Councillor’s online vent over missing bus highlights familiar frustration for commuters

A councillor’s online vent about a bus in Cardiff which never turned up has highlighted an issue which is familiar to a number of commuters.

One of Cardiff Council’s ward members for Llandaff, Cllr Peter Huw Jenkins, took to social media this week to call the current number 63 Cardiff Bus service “unacceptable”.

Cllr Jenkins’ post about the bus failing to turn up and “disappearing” from the Cardiff Bus app was met with a number of comments from people who reported facing similar issues.

Cardiff Bus said that if they cancel a journey with enough notification, they do remove it from the departure board view.

Commercial director at Cardiff Bus, Gareth Stevens, also said that the company has focused on recruitment and retention which has improved its position since similar issues were reported last year.

.@Cardiffbus, I walked up Cathedral Rd in anticipation of meeting 63 at the Halfway.

63 not passed and now, no sign of the bus + disappeared from app.

Late or cancelled? No clue, hour wait if I wanted next one. A 40 min walk or hope of diff company meeting their timetable.

— Peter Huw Jenkins (@PHJenkins) May 2, 2023
Mr Stevens said: “We don’t set out to not operate services – running buses is what we are here to do.

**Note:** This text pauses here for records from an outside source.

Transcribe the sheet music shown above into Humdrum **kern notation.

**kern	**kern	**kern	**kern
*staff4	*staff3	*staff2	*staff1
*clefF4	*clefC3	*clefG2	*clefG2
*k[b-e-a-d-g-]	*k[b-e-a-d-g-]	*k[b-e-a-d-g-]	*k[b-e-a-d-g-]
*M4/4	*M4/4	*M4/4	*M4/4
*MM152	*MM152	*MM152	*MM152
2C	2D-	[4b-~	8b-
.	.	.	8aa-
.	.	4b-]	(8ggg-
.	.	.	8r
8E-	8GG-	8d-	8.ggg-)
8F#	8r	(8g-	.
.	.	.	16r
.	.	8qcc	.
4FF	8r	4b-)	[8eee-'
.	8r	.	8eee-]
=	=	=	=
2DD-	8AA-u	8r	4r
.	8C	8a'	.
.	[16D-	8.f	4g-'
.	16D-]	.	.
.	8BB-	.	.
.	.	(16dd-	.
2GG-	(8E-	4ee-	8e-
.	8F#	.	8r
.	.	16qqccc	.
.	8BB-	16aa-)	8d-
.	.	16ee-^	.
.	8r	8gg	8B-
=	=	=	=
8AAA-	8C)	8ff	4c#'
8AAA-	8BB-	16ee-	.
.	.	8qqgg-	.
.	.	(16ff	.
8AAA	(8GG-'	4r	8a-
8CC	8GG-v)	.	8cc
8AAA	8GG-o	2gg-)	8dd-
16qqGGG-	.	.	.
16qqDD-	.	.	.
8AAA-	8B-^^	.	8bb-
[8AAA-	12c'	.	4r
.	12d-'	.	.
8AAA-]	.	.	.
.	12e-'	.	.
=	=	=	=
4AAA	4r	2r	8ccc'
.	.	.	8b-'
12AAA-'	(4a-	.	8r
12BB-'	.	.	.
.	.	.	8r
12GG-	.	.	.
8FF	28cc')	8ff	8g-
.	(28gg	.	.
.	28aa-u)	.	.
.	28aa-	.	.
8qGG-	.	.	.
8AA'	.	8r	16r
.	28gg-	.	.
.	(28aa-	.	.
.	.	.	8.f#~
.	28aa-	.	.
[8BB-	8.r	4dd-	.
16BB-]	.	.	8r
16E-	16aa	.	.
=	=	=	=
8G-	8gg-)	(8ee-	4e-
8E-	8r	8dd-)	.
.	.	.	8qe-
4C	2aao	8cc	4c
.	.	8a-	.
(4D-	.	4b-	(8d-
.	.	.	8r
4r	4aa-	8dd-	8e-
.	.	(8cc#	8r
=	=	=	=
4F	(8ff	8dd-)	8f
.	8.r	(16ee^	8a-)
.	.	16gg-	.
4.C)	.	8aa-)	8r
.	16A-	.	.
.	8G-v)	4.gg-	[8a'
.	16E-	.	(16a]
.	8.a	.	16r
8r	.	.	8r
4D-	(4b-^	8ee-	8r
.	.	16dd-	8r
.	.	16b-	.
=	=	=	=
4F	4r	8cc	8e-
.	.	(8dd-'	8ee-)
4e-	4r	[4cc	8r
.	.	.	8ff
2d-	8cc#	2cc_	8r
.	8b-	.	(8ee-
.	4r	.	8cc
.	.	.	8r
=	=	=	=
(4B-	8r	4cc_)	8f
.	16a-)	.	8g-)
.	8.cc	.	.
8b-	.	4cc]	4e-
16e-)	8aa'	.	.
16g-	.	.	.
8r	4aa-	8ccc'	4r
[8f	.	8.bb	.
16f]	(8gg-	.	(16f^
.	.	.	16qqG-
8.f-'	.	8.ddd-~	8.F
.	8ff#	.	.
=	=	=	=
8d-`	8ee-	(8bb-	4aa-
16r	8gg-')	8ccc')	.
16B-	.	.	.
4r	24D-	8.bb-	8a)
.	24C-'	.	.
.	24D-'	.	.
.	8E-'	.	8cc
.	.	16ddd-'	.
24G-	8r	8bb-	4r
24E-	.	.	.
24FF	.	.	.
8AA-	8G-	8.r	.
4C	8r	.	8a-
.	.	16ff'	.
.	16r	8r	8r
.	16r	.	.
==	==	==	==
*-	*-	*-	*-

“However, there are many matters in doing so that simply do not sit within our control – in fact if only they did!”

Mr Stevens went on to add: “For the app there are two ways of tracking a bus – the map view and the departure board.

“The departure board will revert to ‘scheduled’ as opposed to live times if a journey is not matched in the system.

“This could be for several reasons, ticket machine link is faulty, service is not yet started, or service cancelled.

“In the map view option, you will physically see the bus move on the map – it won’t do this if the ticket machine link isn’t working, journey cancelled etc.

“We try and steer people to the map view. If we cancel a journey with enough notification, we do remove from the departure board view – but it all depends on how quickly a decision to do so has been taken.”

In December 2022, Cardiff Bus announced that they would be ceasing the X59 service which used to operate between Cardiff East Park and Ride in Llanrumney and the city centre.

At the time the company said the level of regular usage and revenue made across all of the route wasn’t enough to continue the services.

Some have voiced their concerns about the future of other services in Cardiff since the change of bus use patterns after the Covid-19 pandemic.

The Welsh Government confirmed that the deputy minister for climate change, Lee Waters, recently said at a Cardiff Cycle City event that Cardiff will likely lose a quarter of its bus network.

Mr Stevens said: “Currently the biggest challenge remains the uncertainty around future funding, and what the implications are when a decision is made, and urgently needing meaningful bus priorities.

“For some of our services we have seen a good return to pre-pandemic usage and some not so, each route has almost its own profile of customers, so it really is a mixed picture.

“There is no doubt that the pandemic has affected buses, here in Cardiff, Wales, and the UK as well as other forms of public transport.

“We need to start to realign the bus networks to the new level of usage we see as the building blocks for then growing usage from that stable position.”

A Welsh Government spokesperson said: “Passenger numbers simply haven’t recovered since the pandemic which has led to permanent changes in travel patterns.

“We have been supporting the bus industry through this challenging period and now we have a chance to deliver better connected services for the future.

“As part of these discussions, we are exploring ways to work with partners to encourage bus travel.

“We are working closely with local authorities and operators on how best to maximise the overall impact of the bus funding available to build a strong and sustainable bus network for Wales.”

The Bus Emergency Scheme (BES) was set up to help bus companies cope with the financial impact of the Covid-19 pandemic and drop in passenger numbers.

In March, the Welsh Government announced that they would extend the scheme to July 24 2023.

Bus operators are currently in discussion with the Welsh Government as to what happens when the scheme comes to an end.

When asked for examples as to where Cardiff Bus has seen a decline in passenger numbers and where demand has been restored, Mr Stevens said: “I can’t give explicit examples.

“However, for more general terms, the journeys made by holders of an All-Wales Concessionary Travel pass are lagging passenger recovery in other groups on a Wales-wide basis.

“Therefore, services that had a higher make-up of customers from this group will see weaker passenger recovery.

“More generally I think each area is seeing a different picture emerge depending upon what their customer profile was pre-pandemic.

“For example, one area that remains lagging is the weekday AM and PM commute where hybrid/WFH (working from home) remains, however the ‘congestion’ created at peak times is worse now than before, for which there are several factors underpinning that trend.”